Philadelphia Deputy Police Commissioner Frank Vanore said Manley did not report the assault to Philadelphia police, though investigators are still looking into what happened.
“There’s a very good chance he was assaulted,” Vanore said. “But we don’t have any reason to believe the assault was related to his death.”
In the days since his death, grief, outrage, and grim rumors have ricocheted across Philadelphia’s drag community and beyond.
Manley was born in Yeadon and grew up in Sharon Hill, said his sister, Elizabeth Manley. One of four siblings, with an identical twin, Manley was a performer ever since he was a child. As a 9-year-old, he made his first dress out a sheet; as a teenager, he broke the family’s living room floor doing splits.
The family was Christian and he often heard at church that people who were gay were going to hell, Elizabeth said. Even so, Manley came out to his family when he was 13.
“I always said he was extra,” Elizabeth said. “He naturally was a performer, all of his life.”
Drag became a refuge for him. He talked about performing so much it sometimes started to get on his fellow drag performer and close friend Shikita Karr’s nerves.
“I’m like, ‘Baby, listen, you ain’t got nothing else?’” she recalled asking him. “’Nothing else makes you happy?’ He said, ‘No. I love drag.’”
At drag brunches and shows across the city, Manley, who friends called “Dae Dae,” impressed longtime performers and cheered on newcomers. After being cast in Snatcherella, a weekly competition show in Philly inspired by RuPaul’s Drag Race, Daelicious wrote on Instagram about his hopes for the next chapter.
“As one of the ‘baby queens’ of the cast, I not only want to prove to myself that I can play with the big kids and hold my own, but I also want to prove to everyone around me that I’m more than just that ‘Dancing Diva,’” he wrote last September.

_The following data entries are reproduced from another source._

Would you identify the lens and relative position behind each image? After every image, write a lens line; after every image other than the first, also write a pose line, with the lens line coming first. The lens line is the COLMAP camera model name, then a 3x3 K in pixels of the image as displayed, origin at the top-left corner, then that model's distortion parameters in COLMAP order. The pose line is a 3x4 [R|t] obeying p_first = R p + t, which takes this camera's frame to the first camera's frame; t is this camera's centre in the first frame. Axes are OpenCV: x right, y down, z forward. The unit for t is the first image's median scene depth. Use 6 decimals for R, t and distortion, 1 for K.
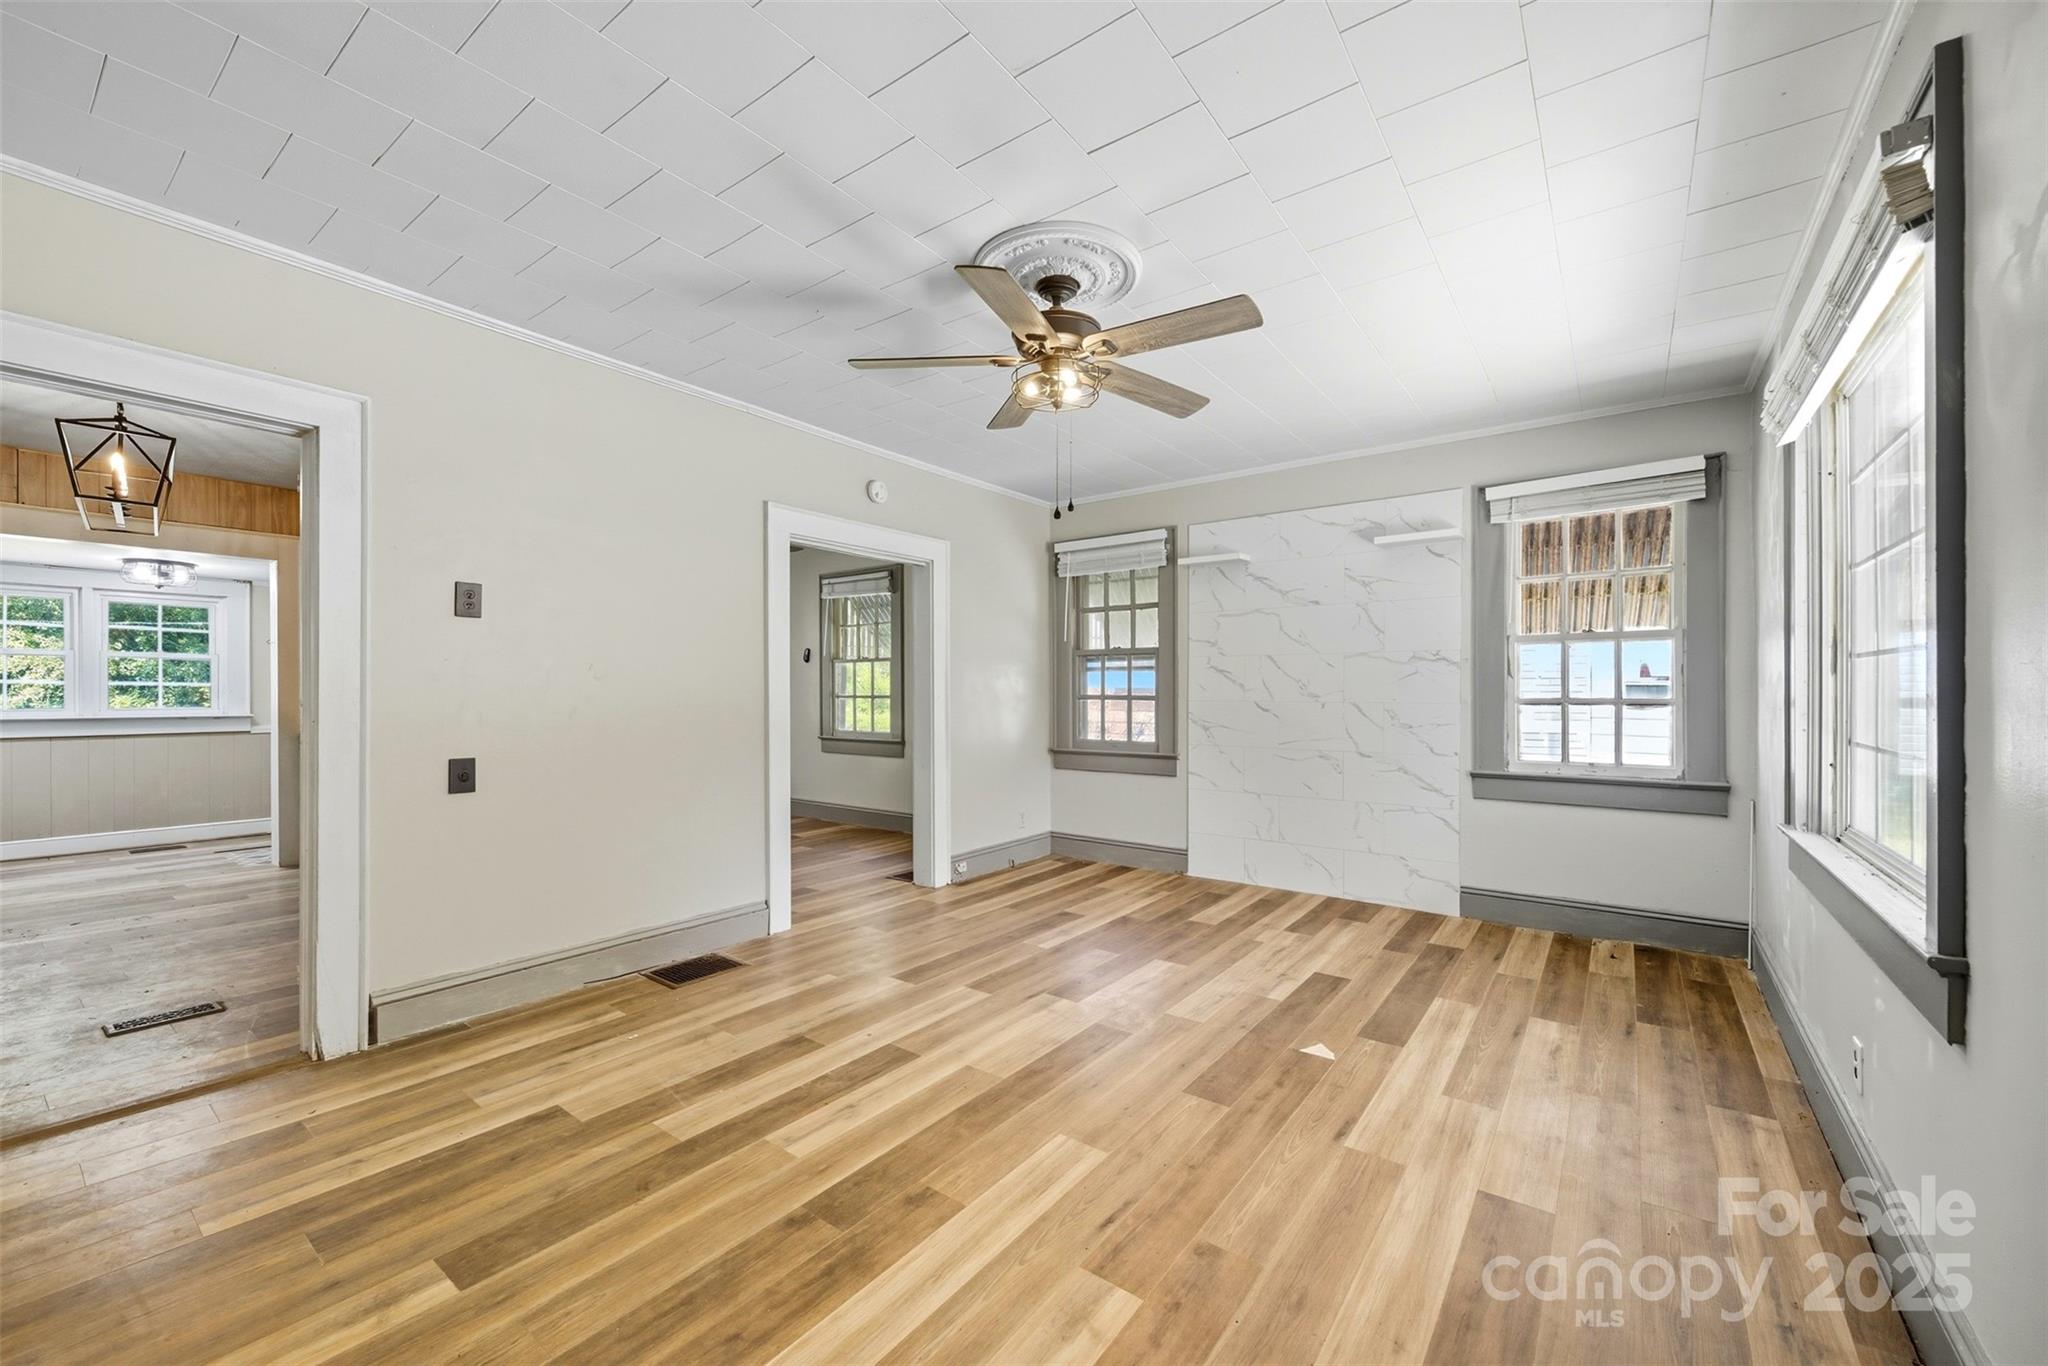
lens RADIAL K [[804.1, 0, 1021.0], [0, 804.1, 687.0], [0, 0, 1]] dist [0.011144, -0.005127]
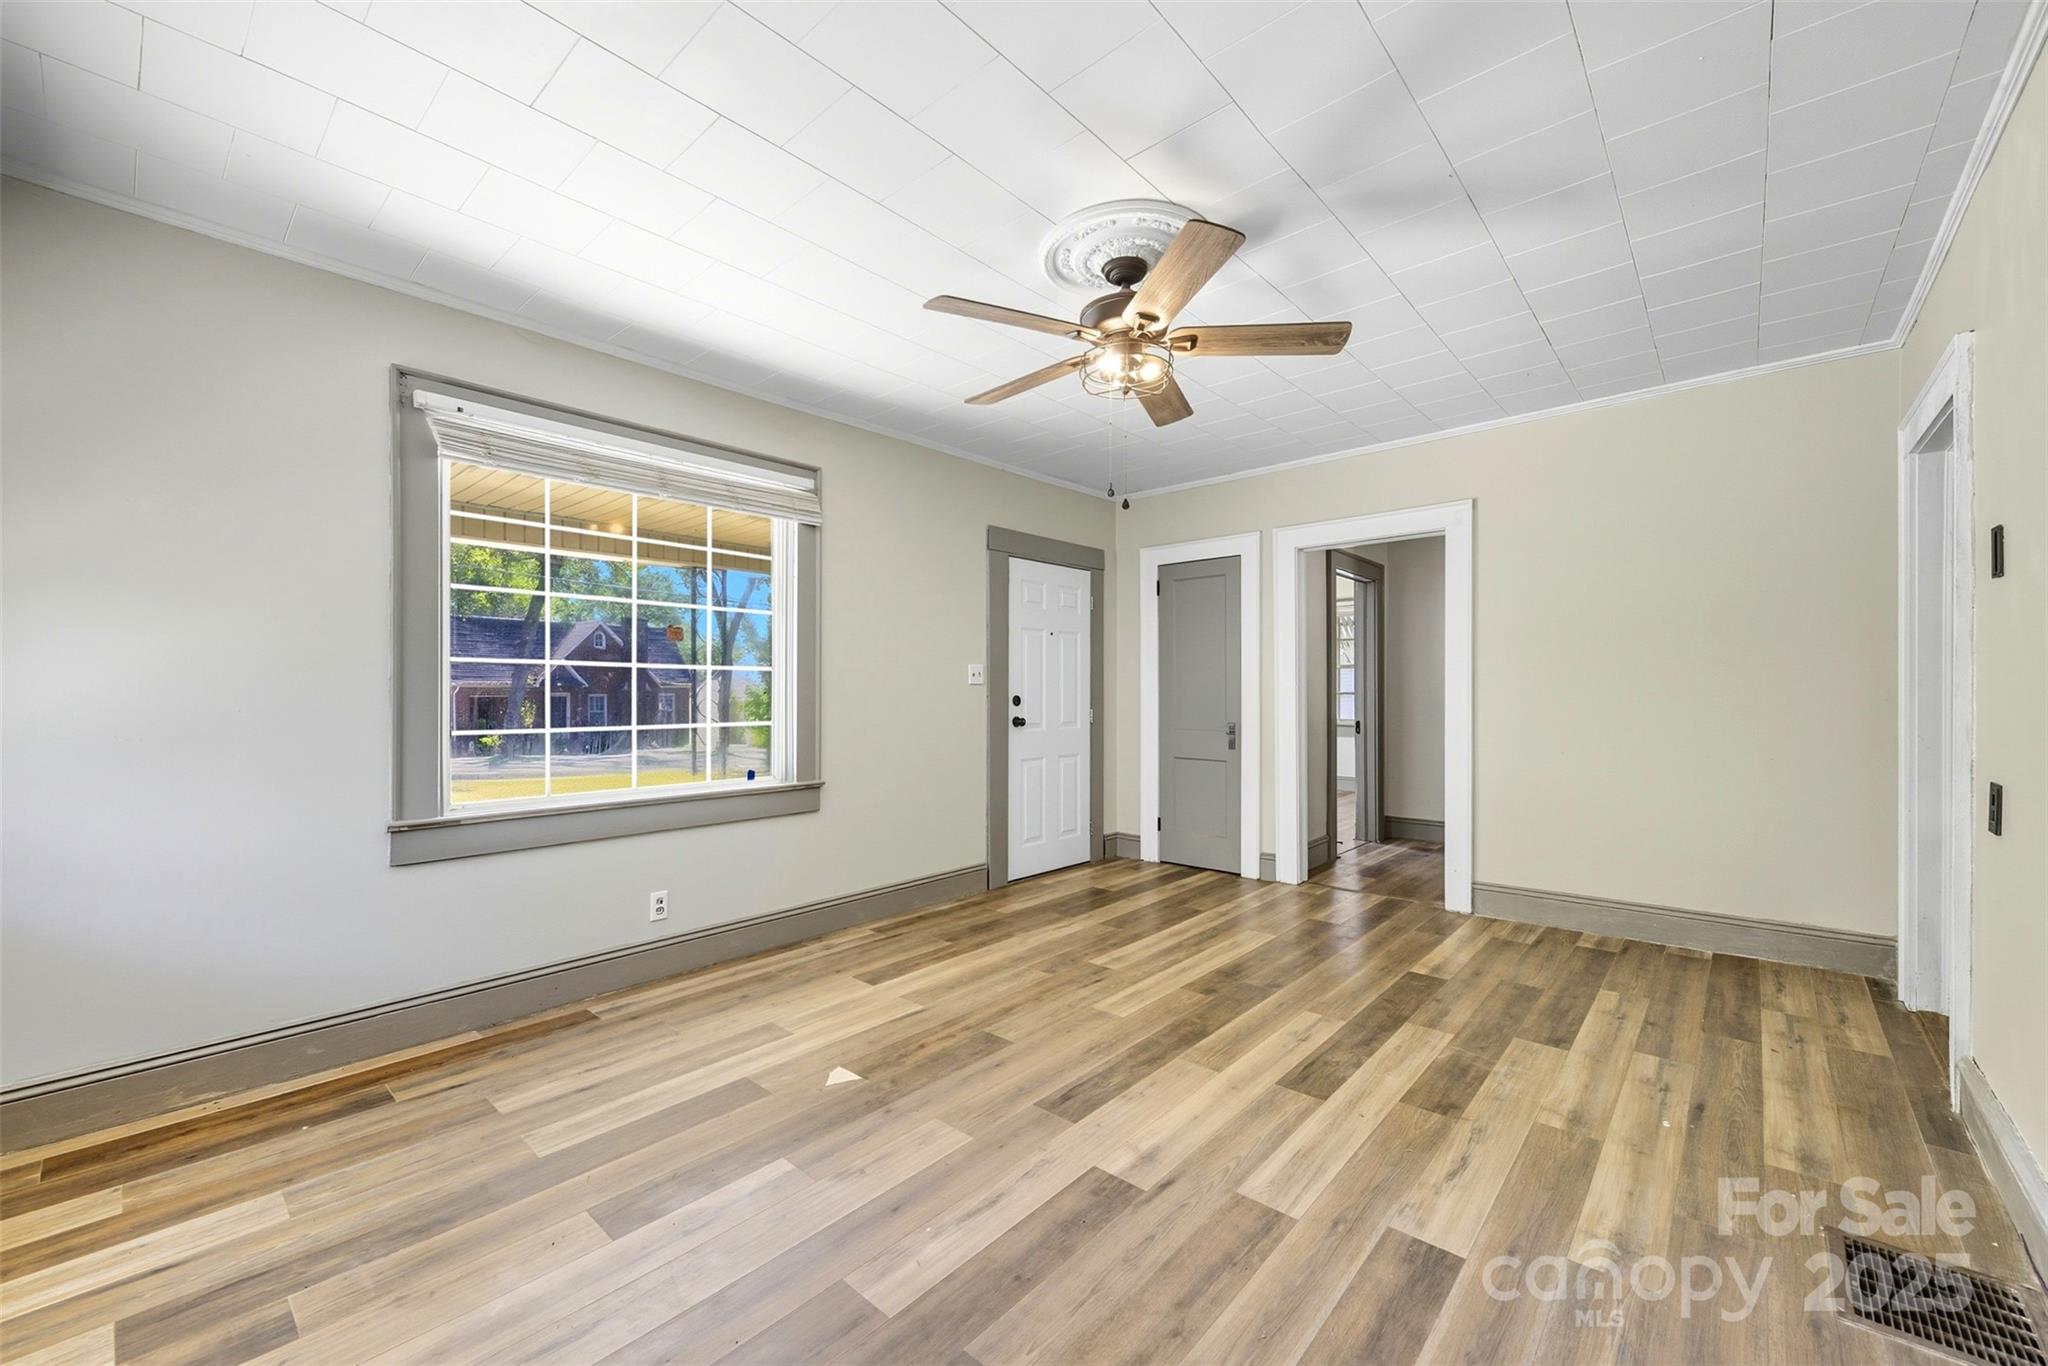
lens RADIAL K [[804.1, 0, 1014.3], [0, 804.1, 684.8], [0, 0, 1]] dist [0.011144, -0.005127]
pose [[-0.995581, 0.002173, 0.093884, 0.067822], [0.000710, 0.999878, -0.015610, 0.012110], [-0.093906, -0.015474, -0.995461, 1.553085]]
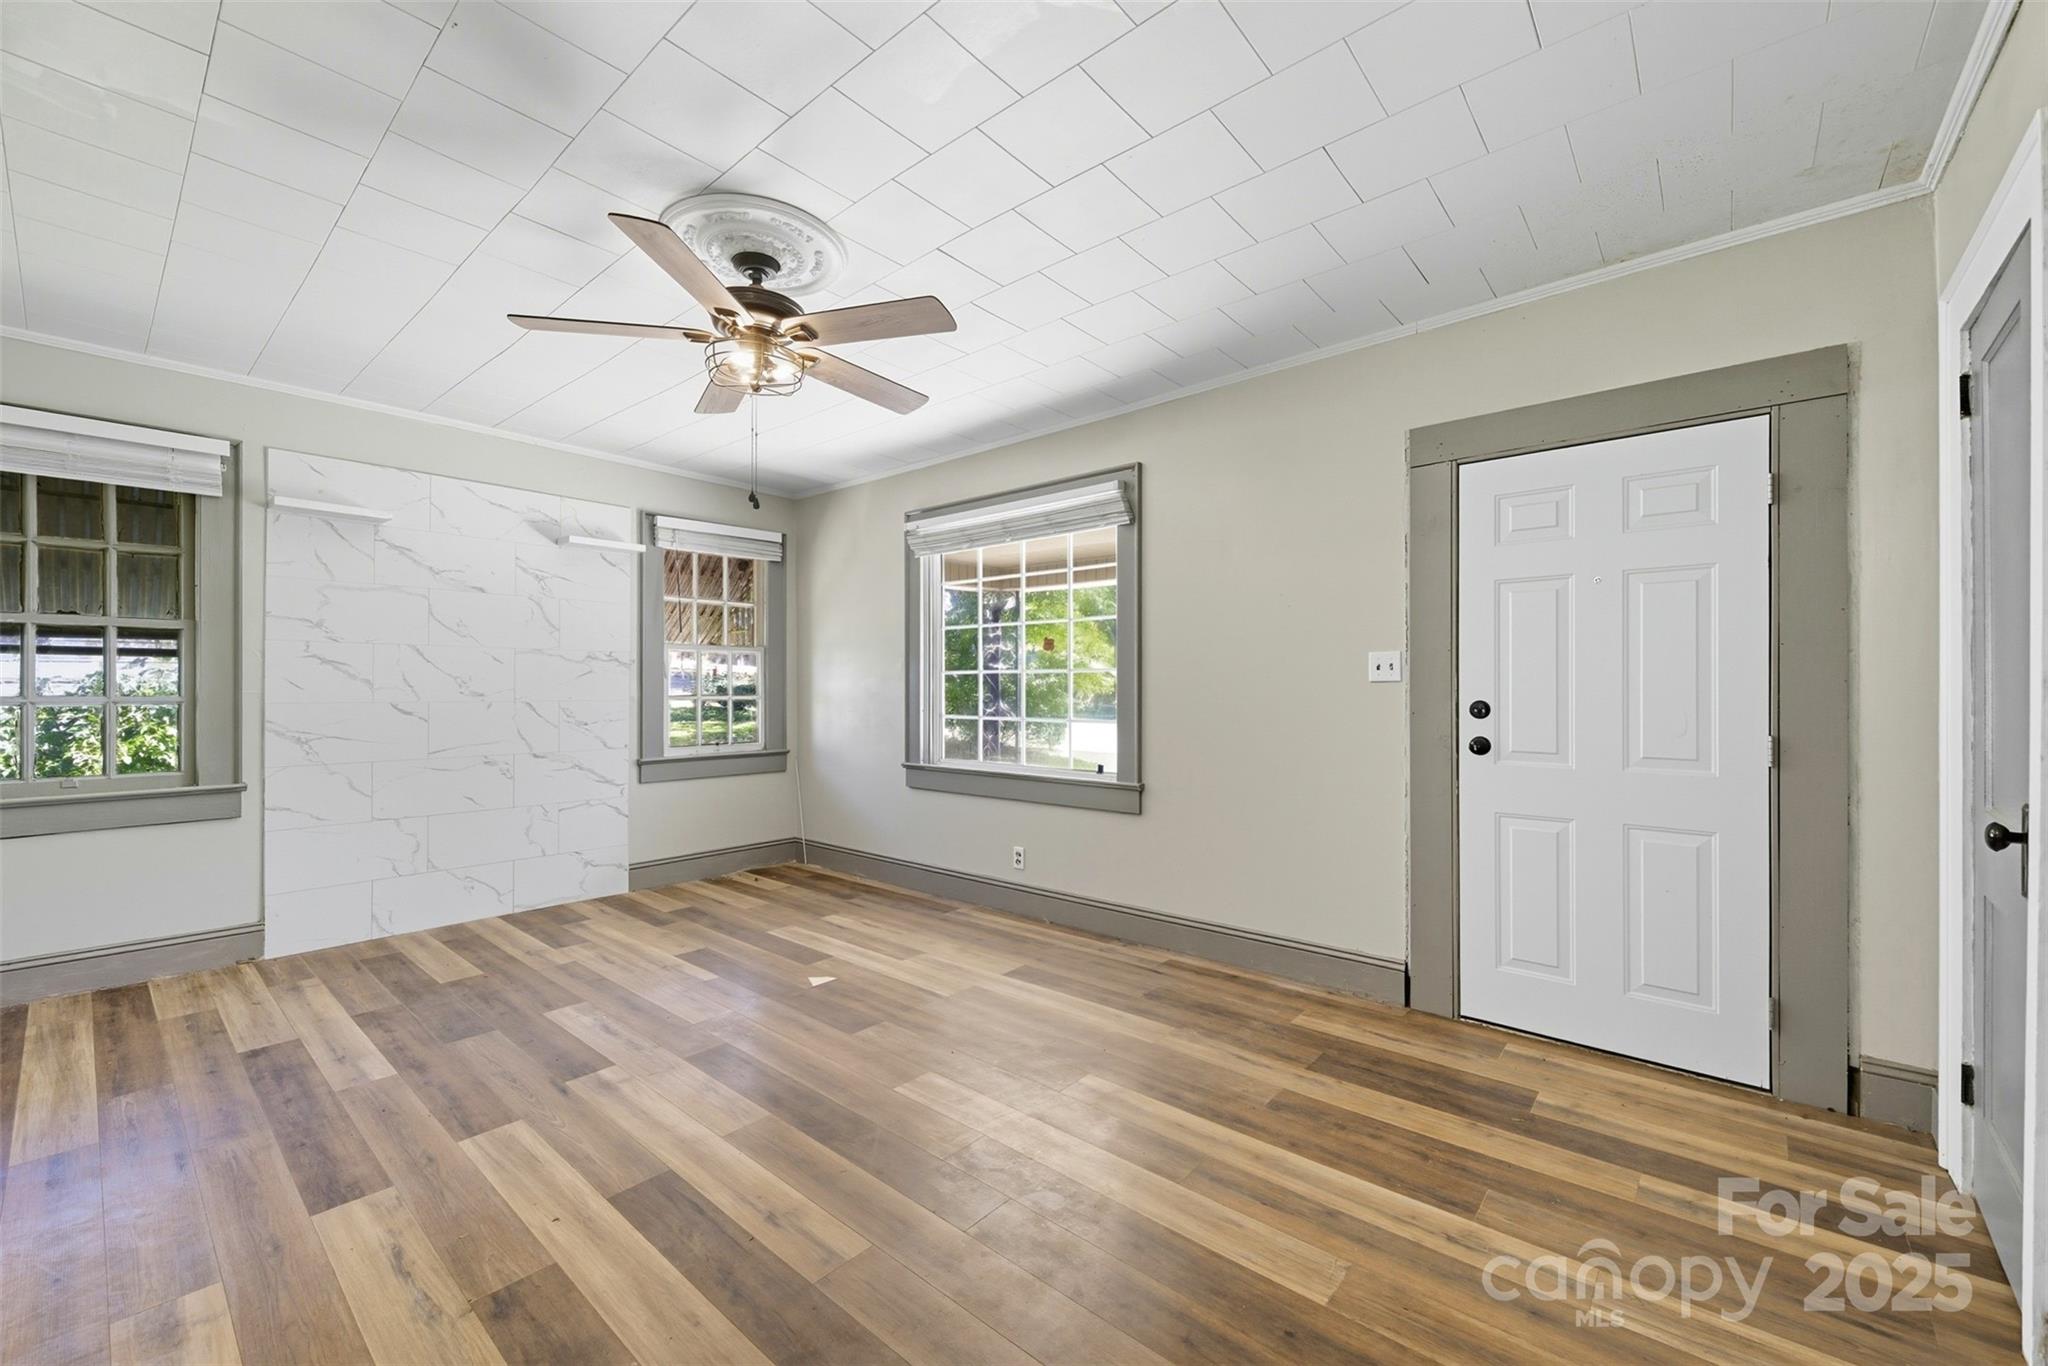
lens RADIAL K [[804.1, 0, 1027.8], [0, 804.1, 681.4], [0, 0, 1]] dist [0.011144, -0.005127]
pose [[0.064754, 0.006992, 0.997877, -0.692372], [-0.006805, 0.999955, -0.006565, -0.003107], [-0.997878, -0.006366, 0.064798, 0.488291]]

Outside of drag, Manley was still mourning the death of his mother, said Karr, and that of Valencia Prime, an aunt and beloved Philly drag performer who died after collapsing onstage at Tabu in 2022. And while he and Karr planned to get an apartment together, Manley was bouncing between homes, staying with a friend in Warrington at the time of his death.
His friends and family are now left trying to reckon with his death.
“We’re trying to figure out if that wasn’t the cause of the injury, what was?” asked Nicolette Potts, Elizabeth Manley’s fiancé.
The drag community is hosting a benefit show to raise money for funeral costs on May 14 at Franky Bradley’s. Doors open at 8 p.m.
“I know he wouldn’t want anyone around wearing black and being sad,” said Vanity Killz. “He would want everyone turning up, listening to his favorite stuff, and having it be nothing more than an outpouring of community love.”